И почему-то настойчиво и глупо, и совсем некстати, ему стал видеться их класс гимназический, во время митинга, и Кременчугов из восьмого класса на кафедре, и говорит речь. О чем он говорит – Владя не знает; он только видит смуглое лицо с пятнами молодого румянца, черные брови над блестящими глазами и замечает, как губы двигаются, особенно верхняя, над которой чуть темнеют усы.
«Вот этот ничего не побоится! – мелькает отрывочно у Влади в голове. – Он от директора, как от стоячего, ушел. Большое плавание такому кораблю. Все у нас так думают. Сильный-то какой, милый какой!»

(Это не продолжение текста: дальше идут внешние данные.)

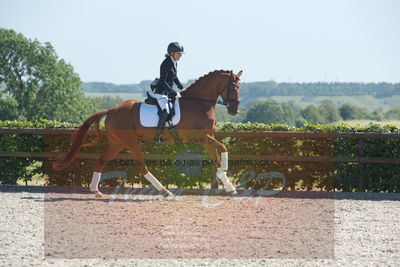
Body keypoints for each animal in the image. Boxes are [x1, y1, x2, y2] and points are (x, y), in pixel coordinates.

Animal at [52, 70, 242, 198]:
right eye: (233, 88)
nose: (234, 110)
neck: (199, 103)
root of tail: (111, 110)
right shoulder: (201, 137)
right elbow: (223, 148)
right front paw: (227, 177)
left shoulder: (207, 139)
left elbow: (217, 158)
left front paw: (229, 186)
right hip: (131, 142)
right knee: (142, 166)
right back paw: (164, 191)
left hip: (118, 143)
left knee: (102, 160)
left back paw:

И Владя не завидовал Кременчугову, а лишь восхищался им, радовался ему, как никогда; томился им. Только удивительно было, с чего вдруг теперь, в траве, в полдень, Кременчугов вспомнился, когда уж давно не вспоминался.
«А Вере Кременчугов не так нравится», – подумалось было ему – и вдруг все прервалось.
Владя вскочил, растерянный, взъерошенный, и сел. Перед ним, совсем над ним, стояла Маврушка и хохотала.
– Чего ты? – спросил он недовольно и неприязненно. Он не слышал шагов ее босых ног по траве. На плече у нее была кучка мокрого белья, красное ситцевое платье было высоко подоткнуто. Владя близко-близко видел ее смуглые, крепкие и стройные икры, чуть отливающие золотом на солнце. Снизу вверх глядел на ее смеющееся широкое лицо. Глаза, карие, сузились, ресницы сблизились; красивые брови разлетом едва видны ему снизу. Очень смешная она сама снизу.
– Чего ты стоишь и хохочешь? – спросил он, тоже начиная улыбаться.
– Да ничего. Очень уж вы все валяетесь. Глаза закрыли, а не спите.
Она говорила не дичась, очень просто.
– А ты на речку?
– На речку, да не волк, – не убежит. Я нынче что было – все перестирала. А вам не скучно эдак, одному да одному, да по траве валяться?